L’international Algérien, Yassine Benzia s’est exprimé sur sa grosse blessure après un accident de buggy,  le 28 mai dernier au quotidien l’équipe..

« J’en criais, j’en pleurais. Je ne disais qu’une chose: s’il vous plaît, enlevez-moi cette douleur! »

« C’était un mélange de douleurs physiques – j’étais sous morphine – et de douleurs mentales, dit-il au sujet des mois qui ont suivi l’accident. Je me sentais coupable d’avoir lâché mon équipe, ma famille. Pendant deux mois, je n’ai pas vu mes enfants à cause du Covid, c’était dur. Je n’avais pas le droit aux visites ou presque. »

Et Benzia de revenir sur sa souffrance physique. « Ça va me marquer à vie, assure-t-il. C’est une douleur inexplicable. Les premiers jours, c’était comme si on mettait ma main dans du feu. Et toutes les minutes, en plus de ça, j’avais une sensation comme si on claquait une porte dessus. J’en criais, j’en pleurais. Je ne disais qu’une chose: s’il vous plaît, enlevez-moi cette douleur! »

« Quand je me réveille après l’opération, je n’ai plus de pouce »

Pour cela, il a fallu se faire opérer. Onze fois. « La première (opération) était d’urgence, décrit-il. Mon pouce pendait, il ne tenait plus qu’à un tendon. Ils n’ont pas pu le sauver. Quand je me réveille après l’opération, je n’ai plus de pouce. J’ai eu un tiers de la peau de la paume de ma main qui est partie aussi. J’avais comme un trou. On a eu besoin de me remettre de la peau… »

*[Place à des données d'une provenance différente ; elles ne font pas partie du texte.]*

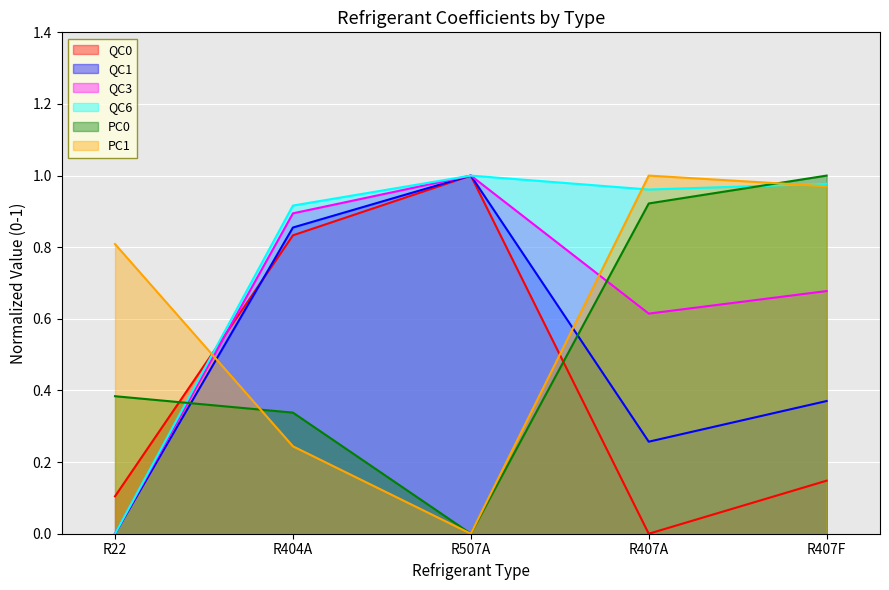

Reading right to left, transcribe all the data shown in this chart.

QC0: 0.1	0.0	1.0	0.8	0.1
QC1: 0.4	0.3	1.0	0.9	0.0
QC3: 0.7	0.6	1.0	0.9	0.0
QC6: 1.0	1.0	1.0	0.9	0.0
PC0: 1.0	0.9	0.0	0.3	0.4
PC1: 1.0	1.0	0.0	0.2	0.8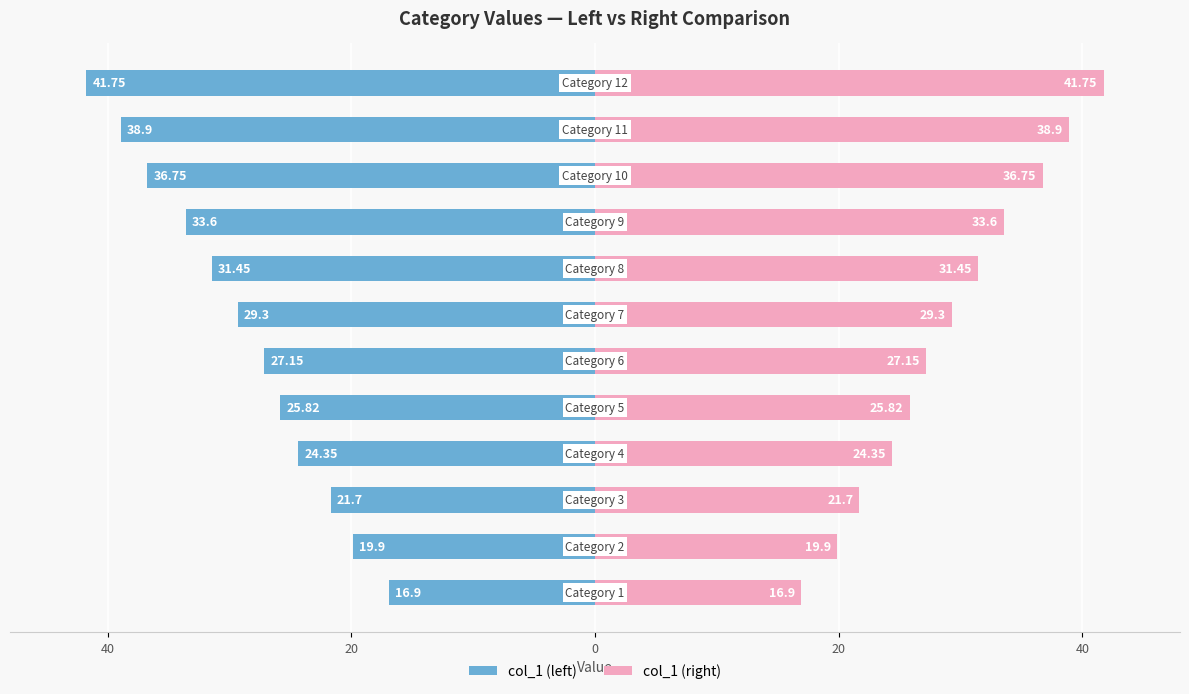

What is the average value of the col_1 (right) series?

29.0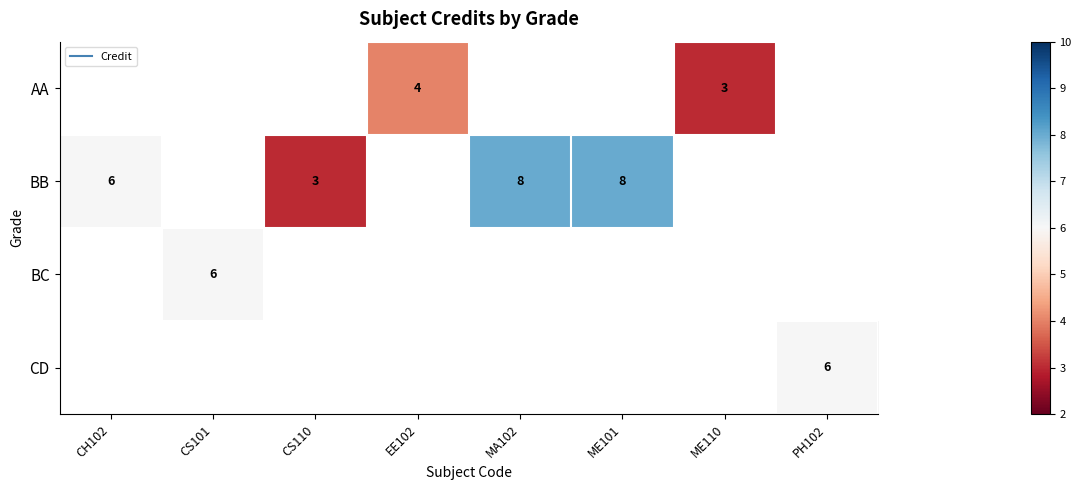

Which category has the lowest value in the BB series?

CS110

Heureux d’avoir passé le plus dur, même si la rééducation est toujours quotidienne, et d’avoir réussi à retrouver une bonne condition physique, Benzia ne demande désormais qu’à rejouer au ballon. « Aux entraînements, j’ai l’impression d’être plus mature dans mon jeu, observe-t-il. Je ne sais pas si c’est lié à l’accident. Je vois les choses plus rapidement qu’avant, j’ai l’impression de mieux me déplacer, de comprendre davantage le jeu. Je me sens super bien sur les séances. Je n’ai en aucun cas l’impression d’avoir régressé, bien au contraire.